## WORK TO COMPLETE
Before writing anything, find the line that contains "justify-content:space-between; padding:0 122px;", then retype the entries below exactly from their first line through that one, without pictures.

Web page edit records
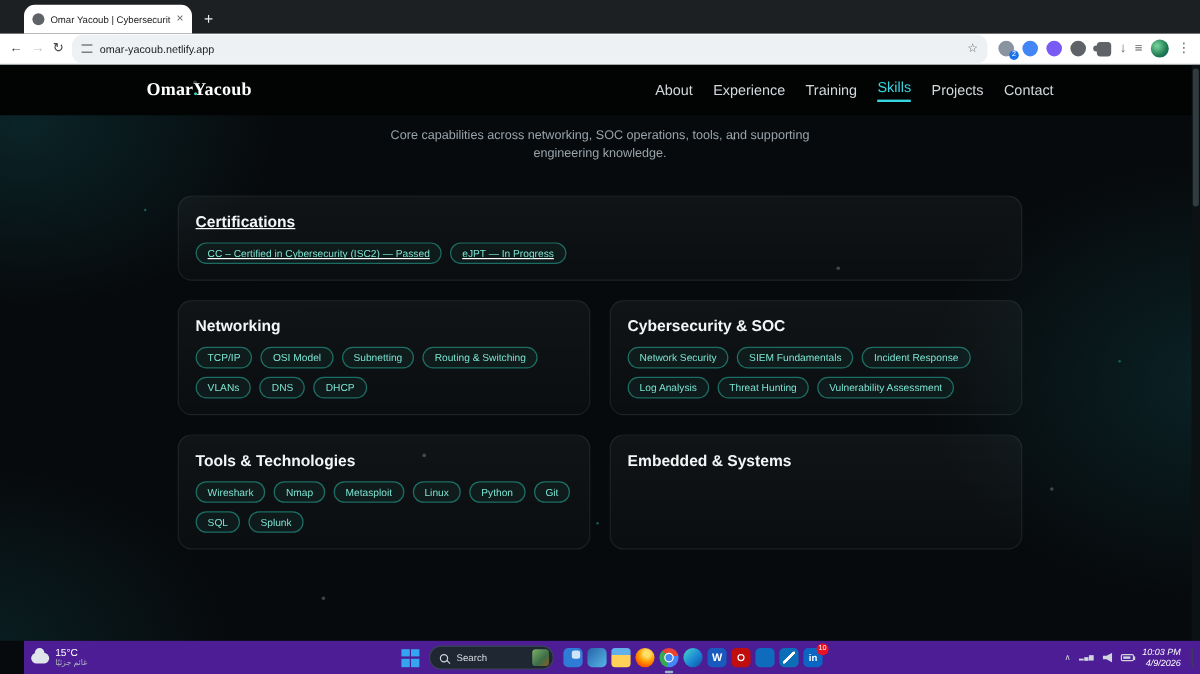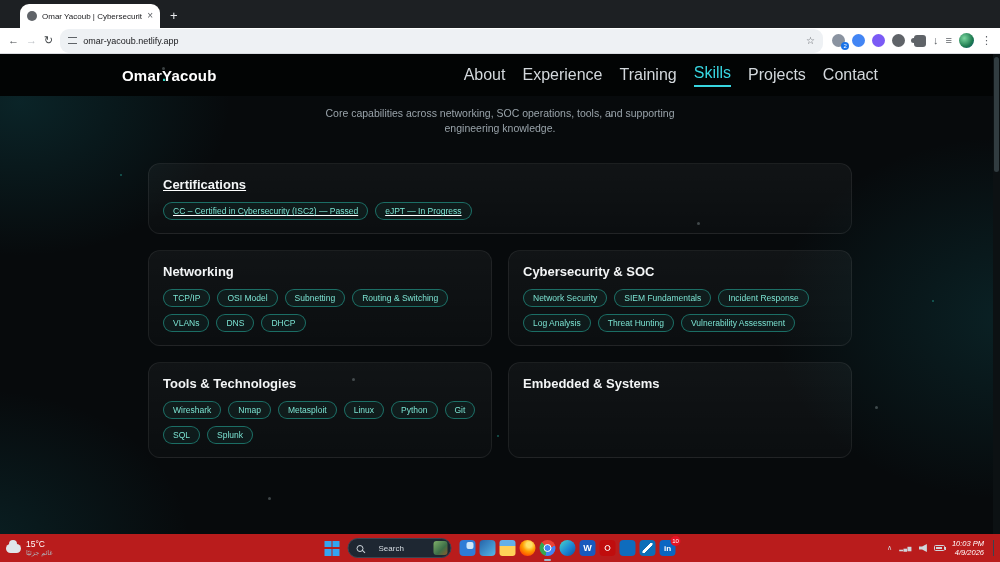--- a/index.html
+++ b/index.html
@@ -45,7 +45,7 @@
       #070a0c; }
   .site-nav { height:42px; background:#020404; display:flex; align-items:center;
               justify-content:space-between; padding:0 122px; }
-  .logo { font-size:15px; font-weight:bold; color:#fff; letter-spacing:.2px; }
+  .logo { font-size:15px; font-weight:bold; color:#fff; letter-spacing:.2px;font-family:Liberation Serif, serif; }
   .logo .dot { color:#2dd4bf; }
   .nav-links { display:flex; align-items:center; gap:17px; }
   .nav-link { font-size:16px; color:#d3d8dc; text-decoration:none; cursor:pointer; }

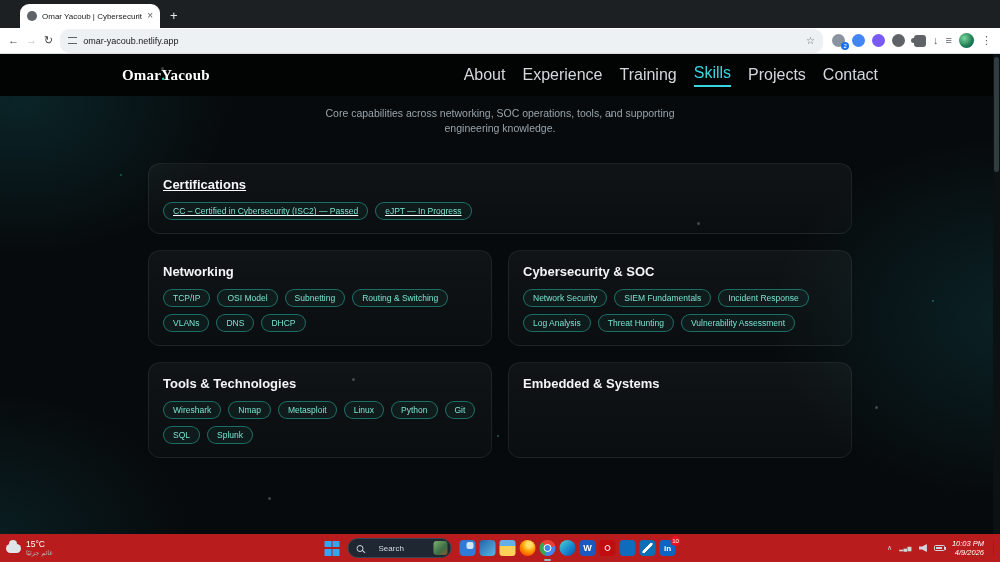--- a/index.html
+++ b/index.html
@@ -48,7 +48,7 @@
   .logo { font-size:15px; font-weight:bold; color:#fff; letter-spacing:.2px;font-family:Liberation Serif, serif; }
   .logo .dot { color:#2dd4bf; }
   .nav-links { display:flex; align-items:center; gap:17px; }
-  .nav-link { font-size:16px; color:#d3d8dc; text-decoration:none; cursor:pointer; }
+  .nav-link { font-size:12px; color:#d3d8dc; text-decoration:none; cursor:pointer; }
   .nav-link.active { color:#38d6e0; border-bottom:2px solid #38d6e0; padding-bottom:3px; }
 
   .hero-title { margin-top:17px; text-align:center; font-size:24px; font-weight:bold;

## EXPECTED ANSWER
--- a/index.html
+++ b/index.html
@@ -45,7 +45,7 @@
       #070a0c; }
   .site-nav { height:42px; background:#020404; display:flex; align-items:center;
               justify-content:space-between; padding:0 122px; }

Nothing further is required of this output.